EXERCISES TO COMPLETE:
1. Translate this sentence from the passage on operations agents into German: "Each operations agent is a dedicated Fabric item, scoped to a specific business process."
2. Decide whether each statement below agrees with the passage on operations agents. Answer yes or no, and quote the words of the passage that settle it.
(a) At Level 2, the agent already draws on external signals.
(b) At Level 1, with Power Automate connected, the reorder is placed automatically when the operator clicks Yes.
(c) The Medallion Architecture consists of three layers.
3. Summarize the passage on operations agents in three sentences.
PASSAGE FOR REVIEW section start
Each operations agent is a dedicated Fabric item, scoped to a specific business process. By configuring agents with clear goals, instructions, and data sources, you can deploy multiple agents as virtual experts across your organization. This modular approach ensures that every critical process is monitored and continuously improved, with recommended actions always aligned to your strategic objectives.

The following levels illustrate how agents can grow in sophistication — from simple threshold alerts to complex, cross-domain reasoning.

Level 1 — Single source, single trigger, predefined rule


"Warehouse stock for Product X in Stuttgart has dropped below 500 units. Recommended action: reorder from primary supplier."

 

The operation agent watches one metric, knows one threshold, suggests one action. No reasoning, no context, no relationships. A sophisticated alert system — but one that acts: with Power Automate connected, the reorder is placed automatically the moment the operator clicks Yes. No system login, no manual entry..

Level 2 — Multiple internal sources, pattern recognition, contextual recommendation

"Warehouse stock in Stuttgart is declining 40% faster than the seasonal norm. Current supplier lead time has increased from 12 to 19 days over the past month. At the current consumption rate, stockout risk is high in 18 days. Recommended action: accelerate the next scheduled order and notify logistics."
 

The agent is now connecting internal dots — inventory trends, supplier performance history, consumption patterns — and reasoning across them. Still entirely inside your own data, no external signals yet. And when the operator clicks Yes, Power Automate orchestrates the response: an approval request goes to the procurement manager via Teams, the purchase order is raised in SAP on approval, the logistics team is notified by email, and the lead time risk is flagged in the supplier dashboard. All without leaving the chat.

Level 3 — Internal data + external signals + geopolitical risk mapping + predictive action

"A typhoon warning has been issued for southern Taiwan. Two of your active suppliers are registered in that region and together cover 60% of your resin intake. You have 11 days of buffer. Your next-best alternative has a 3-week lead time. Recommended action: trigger a contingency order today."

The agent now crosses the boundary of your own data — correlating supplier locations against live external event feeds, calculating exposure as a share of total intake, and stress-testing your buffer against realistic lead times. Internal and external signals converge into a single risk picture, with a recommended action delivered before the disruption reaches you.

Example:
First, we need to create an Eventstream (data streaming) and an Eventhouse (storing the streamed data) with some simple filters:

1.jpg

Next, we define the job for the Operations Agents and the actions to take: 

4.jpg

Below is a sample message from the Operations Agent (generally in Teams):

action.jpg

(1) describes the recommended action by the Operations Agent and (2) the recommended action to be approved by a human (which they can trigger an action in Power Automate).

We will build the Medallion Architecture: a layered data structure designed to progressively refine raw data into reliable, analysis-ready information. It consists of three distinct layers, each serving a specific purpose in the data lifecycle.
PASSAGE FOR REVIEW section end
COLLECTED DATA section start
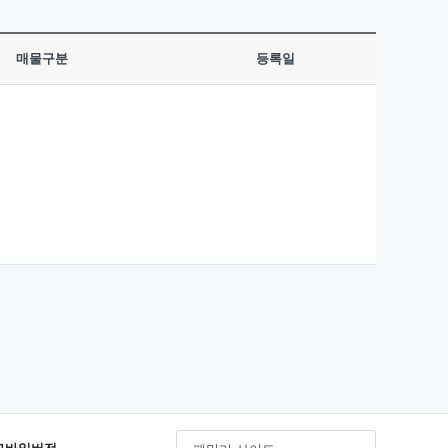
매물구분
등록일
COLLECTED DATA section end
EXPECTED RESULTS:
1. Jeder Operations Agent ist ein dediziertes Fabric-Element, das auf einen bestimmten Geschäftsprozess ausgerichtet ist.

2.
(a) No: "Still entirely inside your own data, no external signals yet."
(b) Yes: "with Power Automate connected, the reorder is placed automatically the moment the operator clicks Yes."
(c) Yes: "It consists of three distinct layers, each serving a specific purpose in the data lifecycle."

3. Operations agents are dedicated Fabric items, each scoped to a business process and configured with goals, instructions, and data sources, so that multiple agents can serve as virtual experts. At Level 1 an agent watches one metric against one threshold and suggests one action. At Level 2 it reasons across several internal sources, and at Level 3 it combines internal data with live external event feeds to recommend action before a disruption arrives.